--- START Raw data ---
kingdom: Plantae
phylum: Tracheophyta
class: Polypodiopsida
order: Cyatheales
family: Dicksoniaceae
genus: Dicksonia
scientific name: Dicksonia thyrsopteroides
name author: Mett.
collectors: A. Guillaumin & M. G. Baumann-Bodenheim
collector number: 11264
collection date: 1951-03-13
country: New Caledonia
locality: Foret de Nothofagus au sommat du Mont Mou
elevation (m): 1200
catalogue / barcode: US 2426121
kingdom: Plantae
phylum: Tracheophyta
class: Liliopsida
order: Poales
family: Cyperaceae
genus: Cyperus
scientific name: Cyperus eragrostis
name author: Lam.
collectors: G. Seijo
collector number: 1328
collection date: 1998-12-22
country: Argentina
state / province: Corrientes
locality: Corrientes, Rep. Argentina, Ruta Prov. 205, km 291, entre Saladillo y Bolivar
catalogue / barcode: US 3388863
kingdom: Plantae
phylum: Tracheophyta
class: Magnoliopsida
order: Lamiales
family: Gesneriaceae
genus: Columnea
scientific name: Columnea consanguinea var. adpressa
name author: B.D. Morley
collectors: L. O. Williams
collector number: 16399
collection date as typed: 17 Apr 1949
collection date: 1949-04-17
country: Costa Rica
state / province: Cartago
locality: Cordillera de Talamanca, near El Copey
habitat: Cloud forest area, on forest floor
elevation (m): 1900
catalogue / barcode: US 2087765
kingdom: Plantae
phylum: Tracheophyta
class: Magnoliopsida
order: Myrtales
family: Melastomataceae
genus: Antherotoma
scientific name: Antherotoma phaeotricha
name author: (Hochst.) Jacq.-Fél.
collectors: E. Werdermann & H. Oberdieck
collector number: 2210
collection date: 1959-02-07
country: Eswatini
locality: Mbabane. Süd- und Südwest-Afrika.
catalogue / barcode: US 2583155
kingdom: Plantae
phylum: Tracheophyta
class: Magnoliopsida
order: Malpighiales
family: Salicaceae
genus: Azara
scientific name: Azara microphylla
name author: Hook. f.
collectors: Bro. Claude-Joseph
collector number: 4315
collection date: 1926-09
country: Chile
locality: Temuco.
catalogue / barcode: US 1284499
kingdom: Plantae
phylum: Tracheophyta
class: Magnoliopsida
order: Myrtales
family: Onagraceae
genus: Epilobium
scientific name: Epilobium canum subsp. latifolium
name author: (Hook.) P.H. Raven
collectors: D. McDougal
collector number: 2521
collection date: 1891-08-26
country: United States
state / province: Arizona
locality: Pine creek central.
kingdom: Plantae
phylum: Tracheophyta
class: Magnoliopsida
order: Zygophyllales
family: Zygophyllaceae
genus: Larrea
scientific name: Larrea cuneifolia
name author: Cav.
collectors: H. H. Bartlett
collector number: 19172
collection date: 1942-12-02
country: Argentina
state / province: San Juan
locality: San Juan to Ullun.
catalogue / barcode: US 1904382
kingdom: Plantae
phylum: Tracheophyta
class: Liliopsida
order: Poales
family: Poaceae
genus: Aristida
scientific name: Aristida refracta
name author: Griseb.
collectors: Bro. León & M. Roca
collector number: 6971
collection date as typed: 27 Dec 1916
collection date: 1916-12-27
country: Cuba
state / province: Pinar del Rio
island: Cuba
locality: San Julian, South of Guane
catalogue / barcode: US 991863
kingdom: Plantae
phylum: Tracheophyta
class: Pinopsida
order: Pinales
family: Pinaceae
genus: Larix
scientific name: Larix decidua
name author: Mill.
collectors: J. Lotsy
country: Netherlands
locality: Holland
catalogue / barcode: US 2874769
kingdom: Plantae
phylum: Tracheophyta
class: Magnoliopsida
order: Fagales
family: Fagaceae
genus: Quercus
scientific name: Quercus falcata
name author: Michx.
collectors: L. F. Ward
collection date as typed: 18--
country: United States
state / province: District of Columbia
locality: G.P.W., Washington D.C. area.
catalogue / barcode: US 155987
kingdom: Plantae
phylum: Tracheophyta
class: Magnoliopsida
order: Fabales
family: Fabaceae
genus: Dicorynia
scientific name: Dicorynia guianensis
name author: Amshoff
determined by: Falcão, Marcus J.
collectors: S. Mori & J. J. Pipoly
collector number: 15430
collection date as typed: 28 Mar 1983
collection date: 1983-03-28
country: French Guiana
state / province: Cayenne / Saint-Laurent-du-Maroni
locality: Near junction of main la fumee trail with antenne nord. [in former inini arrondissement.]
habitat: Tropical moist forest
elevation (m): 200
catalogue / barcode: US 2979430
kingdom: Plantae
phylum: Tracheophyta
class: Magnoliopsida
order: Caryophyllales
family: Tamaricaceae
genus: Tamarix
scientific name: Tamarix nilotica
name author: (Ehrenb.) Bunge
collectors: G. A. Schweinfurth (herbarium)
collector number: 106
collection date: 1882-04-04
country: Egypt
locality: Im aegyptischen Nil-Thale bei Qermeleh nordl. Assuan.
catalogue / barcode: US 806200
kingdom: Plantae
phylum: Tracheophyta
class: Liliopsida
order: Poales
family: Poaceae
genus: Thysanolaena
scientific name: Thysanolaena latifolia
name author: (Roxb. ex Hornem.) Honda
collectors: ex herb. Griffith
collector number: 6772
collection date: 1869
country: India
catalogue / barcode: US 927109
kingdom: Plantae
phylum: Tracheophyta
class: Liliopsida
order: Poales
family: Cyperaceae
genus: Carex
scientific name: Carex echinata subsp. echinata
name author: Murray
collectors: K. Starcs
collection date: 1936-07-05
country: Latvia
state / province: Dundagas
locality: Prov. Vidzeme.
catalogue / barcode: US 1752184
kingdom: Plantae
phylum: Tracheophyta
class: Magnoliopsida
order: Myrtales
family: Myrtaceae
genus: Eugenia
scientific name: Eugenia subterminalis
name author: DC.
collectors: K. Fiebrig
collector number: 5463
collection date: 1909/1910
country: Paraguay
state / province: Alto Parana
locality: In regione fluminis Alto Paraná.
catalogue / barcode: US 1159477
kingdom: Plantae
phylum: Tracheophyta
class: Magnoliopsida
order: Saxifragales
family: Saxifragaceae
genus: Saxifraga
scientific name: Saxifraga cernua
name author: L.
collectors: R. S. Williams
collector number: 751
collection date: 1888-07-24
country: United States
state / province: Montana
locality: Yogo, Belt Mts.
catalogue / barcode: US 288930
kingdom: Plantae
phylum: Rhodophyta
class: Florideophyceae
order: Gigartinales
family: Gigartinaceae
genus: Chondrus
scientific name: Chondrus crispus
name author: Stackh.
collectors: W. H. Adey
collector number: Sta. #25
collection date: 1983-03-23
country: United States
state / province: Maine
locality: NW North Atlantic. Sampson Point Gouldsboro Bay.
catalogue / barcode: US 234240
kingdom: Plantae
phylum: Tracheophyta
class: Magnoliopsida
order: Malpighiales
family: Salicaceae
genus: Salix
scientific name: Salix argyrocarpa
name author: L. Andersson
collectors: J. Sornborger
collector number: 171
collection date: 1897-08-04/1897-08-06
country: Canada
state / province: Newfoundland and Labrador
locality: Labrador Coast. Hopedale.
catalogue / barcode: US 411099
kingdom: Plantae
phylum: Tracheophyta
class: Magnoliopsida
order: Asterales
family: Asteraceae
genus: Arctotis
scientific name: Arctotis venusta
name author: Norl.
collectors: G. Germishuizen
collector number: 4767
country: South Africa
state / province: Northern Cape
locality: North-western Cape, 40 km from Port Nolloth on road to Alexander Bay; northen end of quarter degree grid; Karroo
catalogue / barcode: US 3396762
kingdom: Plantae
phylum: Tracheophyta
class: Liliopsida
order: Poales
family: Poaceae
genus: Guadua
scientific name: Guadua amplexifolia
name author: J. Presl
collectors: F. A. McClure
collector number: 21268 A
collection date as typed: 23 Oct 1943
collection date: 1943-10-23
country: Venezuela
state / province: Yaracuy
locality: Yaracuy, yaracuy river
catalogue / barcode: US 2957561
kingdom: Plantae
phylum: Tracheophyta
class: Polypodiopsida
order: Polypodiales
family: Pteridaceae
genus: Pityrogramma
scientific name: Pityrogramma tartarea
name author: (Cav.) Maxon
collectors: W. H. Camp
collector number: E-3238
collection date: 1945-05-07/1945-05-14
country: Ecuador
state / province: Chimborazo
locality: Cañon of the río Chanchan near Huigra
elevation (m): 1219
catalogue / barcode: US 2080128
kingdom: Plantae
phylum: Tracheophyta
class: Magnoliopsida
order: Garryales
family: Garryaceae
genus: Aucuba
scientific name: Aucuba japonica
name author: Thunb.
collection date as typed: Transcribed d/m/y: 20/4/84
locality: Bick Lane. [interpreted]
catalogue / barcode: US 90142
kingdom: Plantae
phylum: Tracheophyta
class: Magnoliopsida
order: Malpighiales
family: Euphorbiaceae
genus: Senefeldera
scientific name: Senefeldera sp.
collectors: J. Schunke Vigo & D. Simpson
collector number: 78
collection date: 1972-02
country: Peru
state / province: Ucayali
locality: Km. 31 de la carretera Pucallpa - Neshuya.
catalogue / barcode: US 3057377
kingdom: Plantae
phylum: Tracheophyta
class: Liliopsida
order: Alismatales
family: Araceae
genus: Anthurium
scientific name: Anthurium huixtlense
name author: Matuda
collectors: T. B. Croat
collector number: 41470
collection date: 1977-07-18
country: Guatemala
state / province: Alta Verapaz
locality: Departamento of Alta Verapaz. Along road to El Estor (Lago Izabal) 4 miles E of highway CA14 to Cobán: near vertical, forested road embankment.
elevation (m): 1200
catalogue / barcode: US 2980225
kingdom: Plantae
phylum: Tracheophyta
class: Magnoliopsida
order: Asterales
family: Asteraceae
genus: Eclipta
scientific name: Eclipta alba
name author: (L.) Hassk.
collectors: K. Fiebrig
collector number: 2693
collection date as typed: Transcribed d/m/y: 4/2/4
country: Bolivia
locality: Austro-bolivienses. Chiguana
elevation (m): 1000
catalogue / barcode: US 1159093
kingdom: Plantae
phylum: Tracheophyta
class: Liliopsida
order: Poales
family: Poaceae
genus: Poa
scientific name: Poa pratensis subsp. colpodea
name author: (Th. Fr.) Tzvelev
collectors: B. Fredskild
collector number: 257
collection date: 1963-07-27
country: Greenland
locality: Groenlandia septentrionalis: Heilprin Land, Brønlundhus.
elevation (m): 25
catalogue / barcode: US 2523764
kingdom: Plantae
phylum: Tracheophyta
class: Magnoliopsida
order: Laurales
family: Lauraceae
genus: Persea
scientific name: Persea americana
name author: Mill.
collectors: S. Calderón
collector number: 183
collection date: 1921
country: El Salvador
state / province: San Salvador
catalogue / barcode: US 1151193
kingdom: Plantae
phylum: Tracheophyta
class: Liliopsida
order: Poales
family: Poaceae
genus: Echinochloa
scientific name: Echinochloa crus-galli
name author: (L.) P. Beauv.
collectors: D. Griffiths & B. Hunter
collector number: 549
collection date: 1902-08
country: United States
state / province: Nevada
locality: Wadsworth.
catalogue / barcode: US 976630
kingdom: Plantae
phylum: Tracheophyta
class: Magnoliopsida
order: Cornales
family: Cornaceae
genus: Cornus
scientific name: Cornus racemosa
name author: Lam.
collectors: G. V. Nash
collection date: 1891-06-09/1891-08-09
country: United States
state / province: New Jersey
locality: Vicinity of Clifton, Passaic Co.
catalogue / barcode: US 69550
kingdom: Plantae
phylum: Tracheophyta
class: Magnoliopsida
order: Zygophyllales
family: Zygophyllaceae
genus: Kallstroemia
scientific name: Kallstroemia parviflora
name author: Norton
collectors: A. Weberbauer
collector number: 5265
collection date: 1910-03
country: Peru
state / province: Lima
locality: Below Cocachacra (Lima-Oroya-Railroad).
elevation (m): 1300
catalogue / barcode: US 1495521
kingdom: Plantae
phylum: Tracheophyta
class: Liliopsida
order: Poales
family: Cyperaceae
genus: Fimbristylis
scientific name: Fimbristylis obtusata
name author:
--- END Raw data ---
> [Your instructions]: Give everything in the data above from the line containing "state / province: San Salvador" down to the line containing "locality: Wadsworth.", both included, as a Markdown table with the columns Row and Line, leaving out any blank lines.

> [Result for this task]:
| Row | Line |
|---|---|
| 1 | state / province: San Salvador |
| 2 | catalogue / barcode: US 1151193 |
| 3 | kingdom: Plantae |
| 4 | phylum: Tracheophyta |
| 5 | class: Liliopsida |
| 6 | order: Poales |
| 7 | family: Poaceae |
| 8 | genus: Echinochloa |
| 9 | scientific name: Echinochloa crus-galli |
| 10 | name author: (L.) P. Beauv. |
| 11 | collectors: D. Griffiths & B. Hunter |
| 12 | collector number: 549 |
| 13 | collection date: 1902-08 |
| 14 | country: United States |
| 15 | state / province: Nevada |
| 16 | locality: Wadsworth. |